== Data to process ==

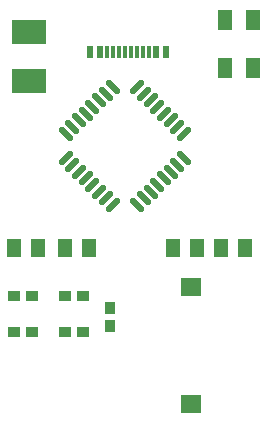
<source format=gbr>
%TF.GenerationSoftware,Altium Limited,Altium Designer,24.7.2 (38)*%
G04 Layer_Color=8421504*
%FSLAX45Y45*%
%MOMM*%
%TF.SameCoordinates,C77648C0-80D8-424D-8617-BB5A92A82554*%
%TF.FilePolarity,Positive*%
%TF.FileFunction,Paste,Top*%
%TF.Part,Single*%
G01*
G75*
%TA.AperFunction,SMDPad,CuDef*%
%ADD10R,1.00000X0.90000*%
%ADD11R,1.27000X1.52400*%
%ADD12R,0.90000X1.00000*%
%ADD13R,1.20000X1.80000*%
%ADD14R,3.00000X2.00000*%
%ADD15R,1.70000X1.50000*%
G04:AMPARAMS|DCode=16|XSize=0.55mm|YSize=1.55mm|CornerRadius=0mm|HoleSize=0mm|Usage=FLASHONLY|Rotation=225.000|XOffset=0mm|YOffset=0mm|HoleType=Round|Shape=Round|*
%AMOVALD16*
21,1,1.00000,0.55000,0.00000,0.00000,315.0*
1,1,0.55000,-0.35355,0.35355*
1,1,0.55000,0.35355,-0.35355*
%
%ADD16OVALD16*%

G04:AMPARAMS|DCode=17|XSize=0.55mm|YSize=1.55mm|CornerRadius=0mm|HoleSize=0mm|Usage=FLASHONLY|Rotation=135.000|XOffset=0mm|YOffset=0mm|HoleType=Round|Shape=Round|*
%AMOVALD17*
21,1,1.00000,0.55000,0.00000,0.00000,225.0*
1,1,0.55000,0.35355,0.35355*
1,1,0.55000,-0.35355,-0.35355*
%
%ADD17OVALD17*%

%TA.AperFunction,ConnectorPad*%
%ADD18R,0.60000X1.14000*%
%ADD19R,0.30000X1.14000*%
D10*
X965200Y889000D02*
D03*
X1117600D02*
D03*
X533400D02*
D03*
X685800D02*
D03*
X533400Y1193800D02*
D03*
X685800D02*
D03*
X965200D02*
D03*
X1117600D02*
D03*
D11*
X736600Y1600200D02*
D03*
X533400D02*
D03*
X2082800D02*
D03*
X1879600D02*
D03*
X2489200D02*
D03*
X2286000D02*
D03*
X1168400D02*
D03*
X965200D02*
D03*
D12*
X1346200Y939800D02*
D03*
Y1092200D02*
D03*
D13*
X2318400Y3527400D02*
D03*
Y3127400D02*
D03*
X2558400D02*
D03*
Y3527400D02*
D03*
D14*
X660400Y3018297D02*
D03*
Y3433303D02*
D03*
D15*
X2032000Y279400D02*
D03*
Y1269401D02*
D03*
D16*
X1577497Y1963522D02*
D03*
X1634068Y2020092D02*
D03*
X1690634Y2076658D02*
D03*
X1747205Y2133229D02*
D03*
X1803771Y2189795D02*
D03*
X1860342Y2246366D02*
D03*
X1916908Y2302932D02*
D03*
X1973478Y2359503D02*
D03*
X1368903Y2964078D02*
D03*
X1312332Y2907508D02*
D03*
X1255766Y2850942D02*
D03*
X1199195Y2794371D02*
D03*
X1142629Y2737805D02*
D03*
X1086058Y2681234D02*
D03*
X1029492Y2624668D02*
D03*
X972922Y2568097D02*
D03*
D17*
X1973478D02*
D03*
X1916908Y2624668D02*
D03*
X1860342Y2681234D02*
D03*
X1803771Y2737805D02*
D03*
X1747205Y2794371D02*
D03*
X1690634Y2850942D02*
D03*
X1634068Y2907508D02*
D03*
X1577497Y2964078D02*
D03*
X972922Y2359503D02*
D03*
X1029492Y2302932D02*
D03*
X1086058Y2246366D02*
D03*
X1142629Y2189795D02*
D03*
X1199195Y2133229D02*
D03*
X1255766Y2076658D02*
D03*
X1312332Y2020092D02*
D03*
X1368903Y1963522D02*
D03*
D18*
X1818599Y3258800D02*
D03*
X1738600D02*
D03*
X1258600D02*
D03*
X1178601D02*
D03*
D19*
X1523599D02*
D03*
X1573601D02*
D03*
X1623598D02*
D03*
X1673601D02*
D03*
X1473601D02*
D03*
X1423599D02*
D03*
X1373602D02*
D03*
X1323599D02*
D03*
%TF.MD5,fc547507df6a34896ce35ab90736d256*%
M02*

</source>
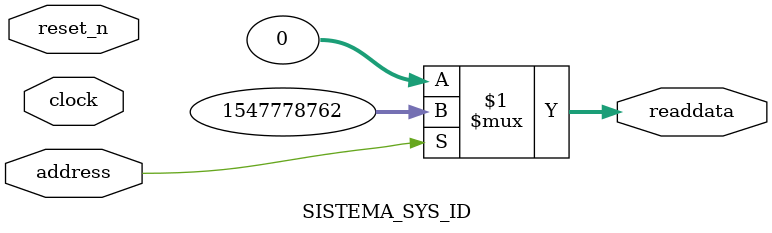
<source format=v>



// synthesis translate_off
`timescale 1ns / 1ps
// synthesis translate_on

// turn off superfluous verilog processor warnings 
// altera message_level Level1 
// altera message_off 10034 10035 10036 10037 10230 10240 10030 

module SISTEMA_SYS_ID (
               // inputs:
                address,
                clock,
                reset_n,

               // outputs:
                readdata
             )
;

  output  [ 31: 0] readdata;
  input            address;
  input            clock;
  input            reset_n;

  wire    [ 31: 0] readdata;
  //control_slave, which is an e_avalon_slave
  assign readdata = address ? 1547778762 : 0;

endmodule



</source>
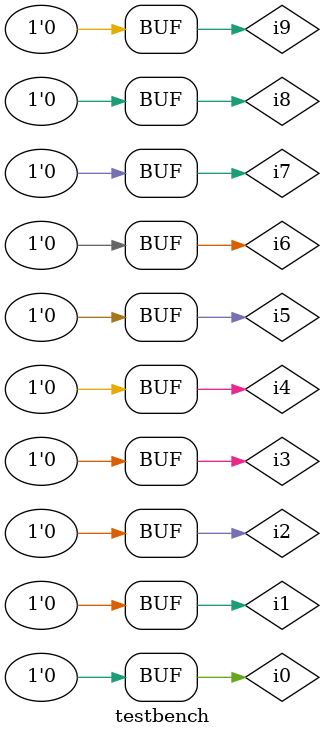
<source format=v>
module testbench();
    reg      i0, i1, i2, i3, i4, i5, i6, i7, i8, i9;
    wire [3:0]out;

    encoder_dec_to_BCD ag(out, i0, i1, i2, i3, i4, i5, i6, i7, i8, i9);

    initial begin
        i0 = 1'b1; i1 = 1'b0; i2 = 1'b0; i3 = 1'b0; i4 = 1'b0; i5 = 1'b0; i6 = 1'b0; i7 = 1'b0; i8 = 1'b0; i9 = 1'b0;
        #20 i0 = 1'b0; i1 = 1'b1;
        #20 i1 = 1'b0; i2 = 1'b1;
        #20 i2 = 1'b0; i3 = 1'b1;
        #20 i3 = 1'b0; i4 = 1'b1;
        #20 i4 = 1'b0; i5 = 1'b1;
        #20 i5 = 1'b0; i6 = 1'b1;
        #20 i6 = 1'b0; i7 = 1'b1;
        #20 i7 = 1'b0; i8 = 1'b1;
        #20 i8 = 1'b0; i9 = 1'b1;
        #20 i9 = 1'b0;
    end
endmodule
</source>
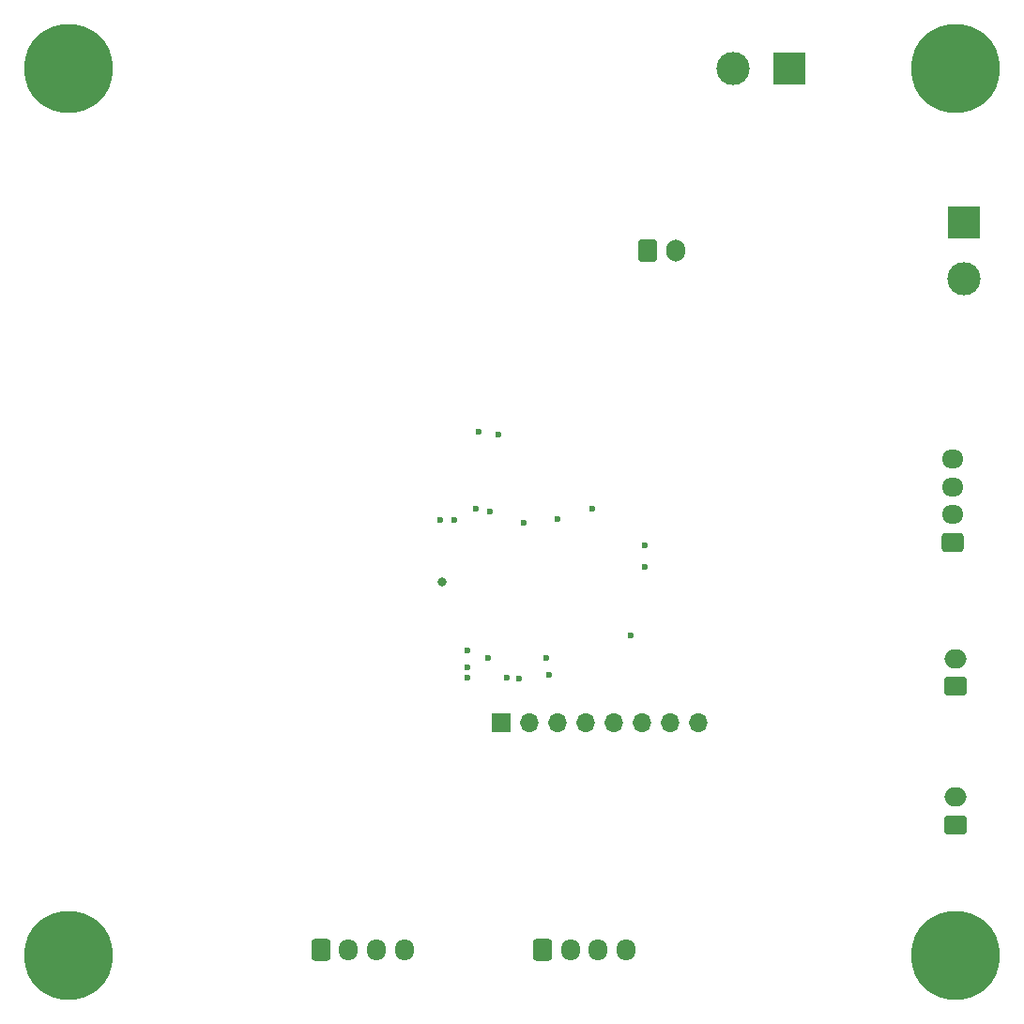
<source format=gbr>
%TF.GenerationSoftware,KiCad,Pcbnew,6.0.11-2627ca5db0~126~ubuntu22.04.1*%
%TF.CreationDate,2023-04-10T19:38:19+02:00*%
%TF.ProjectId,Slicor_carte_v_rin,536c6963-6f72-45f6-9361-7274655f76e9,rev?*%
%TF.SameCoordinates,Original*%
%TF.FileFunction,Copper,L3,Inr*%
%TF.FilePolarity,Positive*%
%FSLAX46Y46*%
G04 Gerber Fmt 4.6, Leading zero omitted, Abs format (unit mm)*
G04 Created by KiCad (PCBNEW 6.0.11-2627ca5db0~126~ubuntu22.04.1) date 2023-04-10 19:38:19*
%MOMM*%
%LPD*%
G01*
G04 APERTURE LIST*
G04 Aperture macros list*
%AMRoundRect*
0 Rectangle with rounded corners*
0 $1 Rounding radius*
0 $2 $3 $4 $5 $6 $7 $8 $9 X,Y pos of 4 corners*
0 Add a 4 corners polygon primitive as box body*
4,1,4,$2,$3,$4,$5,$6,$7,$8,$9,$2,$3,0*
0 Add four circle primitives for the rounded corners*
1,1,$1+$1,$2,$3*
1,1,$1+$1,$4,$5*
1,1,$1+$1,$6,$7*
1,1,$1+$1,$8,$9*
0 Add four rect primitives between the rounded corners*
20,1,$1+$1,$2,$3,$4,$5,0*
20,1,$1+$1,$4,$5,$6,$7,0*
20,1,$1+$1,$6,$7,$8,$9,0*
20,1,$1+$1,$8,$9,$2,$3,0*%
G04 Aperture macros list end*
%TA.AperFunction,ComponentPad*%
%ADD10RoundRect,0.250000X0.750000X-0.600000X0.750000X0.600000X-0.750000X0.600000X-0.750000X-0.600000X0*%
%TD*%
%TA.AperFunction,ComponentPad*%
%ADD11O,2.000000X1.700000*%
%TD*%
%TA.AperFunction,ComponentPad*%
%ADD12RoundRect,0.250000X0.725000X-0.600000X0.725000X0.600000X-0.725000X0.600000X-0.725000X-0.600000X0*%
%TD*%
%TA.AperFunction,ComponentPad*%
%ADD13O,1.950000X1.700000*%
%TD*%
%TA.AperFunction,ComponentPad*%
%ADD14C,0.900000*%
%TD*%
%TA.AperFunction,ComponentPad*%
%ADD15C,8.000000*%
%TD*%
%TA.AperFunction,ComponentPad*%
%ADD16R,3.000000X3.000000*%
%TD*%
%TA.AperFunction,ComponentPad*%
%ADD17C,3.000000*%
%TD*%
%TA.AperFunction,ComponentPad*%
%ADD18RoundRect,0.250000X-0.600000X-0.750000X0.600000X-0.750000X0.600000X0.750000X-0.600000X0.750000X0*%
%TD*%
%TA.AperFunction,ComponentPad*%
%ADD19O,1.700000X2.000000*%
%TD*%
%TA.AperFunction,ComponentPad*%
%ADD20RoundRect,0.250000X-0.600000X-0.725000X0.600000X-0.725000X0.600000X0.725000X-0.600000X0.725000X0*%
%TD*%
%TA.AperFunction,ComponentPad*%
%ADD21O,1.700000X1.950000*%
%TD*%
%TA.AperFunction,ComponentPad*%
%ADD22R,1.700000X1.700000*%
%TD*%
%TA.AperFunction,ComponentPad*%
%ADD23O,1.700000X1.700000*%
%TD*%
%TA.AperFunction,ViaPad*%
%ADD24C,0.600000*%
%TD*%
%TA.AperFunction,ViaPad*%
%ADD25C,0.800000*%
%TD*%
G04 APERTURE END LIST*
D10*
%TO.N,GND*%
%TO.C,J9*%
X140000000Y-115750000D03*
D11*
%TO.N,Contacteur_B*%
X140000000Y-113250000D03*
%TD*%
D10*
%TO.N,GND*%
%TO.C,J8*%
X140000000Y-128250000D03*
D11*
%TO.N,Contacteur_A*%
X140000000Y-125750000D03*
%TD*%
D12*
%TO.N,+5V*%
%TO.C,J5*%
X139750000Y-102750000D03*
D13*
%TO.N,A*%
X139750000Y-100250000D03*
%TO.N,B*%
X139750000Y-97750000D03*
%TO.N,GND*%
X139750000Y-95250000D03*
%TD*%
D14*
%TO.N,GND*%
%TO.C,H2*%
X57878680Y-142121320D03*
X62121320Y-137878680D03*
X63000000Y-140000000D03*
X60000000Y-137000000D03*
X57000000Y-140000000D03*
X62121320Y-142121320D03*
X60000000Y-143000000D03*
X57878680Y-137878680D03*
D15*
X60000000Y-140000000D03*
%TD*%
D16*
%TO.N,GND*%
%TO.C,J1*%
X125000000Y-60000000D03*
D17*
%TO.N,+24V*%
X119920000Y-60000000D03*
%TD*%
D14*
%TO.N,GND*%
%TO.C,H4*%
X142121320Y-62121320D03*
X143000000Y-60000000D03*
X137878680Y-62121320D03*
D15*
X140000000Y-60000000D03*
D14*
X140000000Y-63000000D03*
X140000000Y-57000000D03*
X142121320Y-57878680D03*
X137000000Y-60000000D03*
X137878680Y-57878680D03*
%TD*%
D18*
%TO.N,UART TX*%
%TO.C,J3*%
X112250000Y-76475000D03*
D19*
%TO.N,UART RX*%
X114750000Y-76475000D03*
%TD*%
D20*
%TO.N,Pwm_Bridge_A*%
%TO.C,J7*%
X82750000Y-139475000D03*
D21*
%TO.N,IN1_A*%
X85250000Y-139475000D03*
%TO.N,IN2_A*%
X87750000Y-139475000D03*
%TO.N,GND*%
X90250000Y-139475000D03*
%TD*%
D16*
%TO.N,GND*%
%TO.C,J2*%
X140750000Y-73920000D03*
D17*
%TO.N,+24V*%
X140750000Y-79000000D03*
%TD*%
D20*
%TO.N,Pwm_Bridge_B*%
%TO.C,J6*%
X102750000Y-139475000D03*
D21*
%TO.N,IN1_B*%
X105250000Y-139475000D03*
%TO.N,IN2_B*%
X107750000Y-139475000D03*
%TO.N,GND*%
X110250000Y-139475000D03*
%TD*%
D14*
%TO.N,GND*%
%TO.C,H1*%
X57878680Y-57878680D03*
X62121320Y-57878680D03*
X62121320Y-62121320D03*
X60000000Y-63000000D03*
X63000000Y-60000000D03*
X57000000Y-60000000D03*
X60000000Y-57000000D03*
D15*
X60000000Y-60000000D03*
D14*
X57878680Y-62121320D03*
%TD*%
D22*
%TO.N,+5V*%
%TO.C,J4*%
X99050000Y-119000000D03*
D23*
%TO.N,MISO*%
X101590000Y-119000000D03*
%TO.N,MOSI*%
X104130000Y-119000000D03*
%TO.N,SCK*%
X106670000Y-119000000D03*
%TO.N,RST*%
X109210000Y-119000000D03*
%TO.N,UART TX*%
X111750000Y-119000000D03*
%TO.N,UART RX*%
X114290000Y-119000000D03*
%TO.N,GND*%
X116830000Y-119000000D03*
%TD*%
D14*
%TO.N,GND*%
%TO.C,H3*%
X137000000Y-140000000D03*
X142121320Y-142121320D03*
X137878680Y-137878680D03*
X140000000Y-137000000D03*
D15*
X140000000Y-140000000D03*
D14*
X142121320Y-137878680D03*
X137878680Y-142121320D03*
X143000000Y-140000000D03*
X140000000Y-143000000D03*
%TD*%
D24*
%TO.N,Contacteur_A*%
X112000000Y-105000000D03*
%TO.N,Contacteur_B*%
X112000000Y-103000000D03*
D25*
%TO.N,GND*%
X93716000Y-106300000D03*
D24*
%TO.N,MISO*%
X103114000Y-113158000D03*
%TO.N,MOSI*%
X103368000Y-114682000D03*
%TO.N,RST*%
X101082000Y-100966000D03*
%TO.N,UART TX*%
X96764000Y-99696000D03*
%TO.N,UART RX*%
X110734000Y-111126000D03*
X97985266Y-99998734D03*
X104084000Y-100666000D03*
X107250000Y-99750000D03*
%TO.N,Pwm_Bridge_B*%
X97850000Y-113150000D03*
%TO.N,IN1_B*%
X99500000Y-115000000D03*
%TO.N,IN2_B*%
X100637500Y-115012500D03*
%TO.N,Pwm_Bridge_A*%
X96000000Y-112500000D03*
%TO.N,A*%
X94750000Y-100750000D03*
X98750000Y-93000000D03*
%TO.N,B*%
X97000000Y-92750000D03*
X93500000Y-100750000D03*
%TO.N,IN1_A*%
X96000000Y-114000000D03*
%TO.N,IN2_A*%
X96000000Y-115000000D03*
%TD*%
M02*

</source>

===

Wherever the word "AMPARAMS" appears in the data, return the whole line.

Exercise answer -
G04:AMPARAMS|DCode=16|XSize=0.55mm|YSize=1.55mm|CornerRadius=0mm|HoleSize=0mm|Usage=FLASHONLY|Rotation=225.000|XOffset=0mm|YOffset=0mm|HoleType=Round|Shape=Round|*
G04:AMPARAMS|DCode=17|XSize=0.55mm|YSize=1.55mm|CornerRadius=0mm|HoleSize=0mm|Usage=FLASHONLY|Rotation=135.000|XOffset=0mm|YOffset=0mm|HoleType=Round|Shape=Round|*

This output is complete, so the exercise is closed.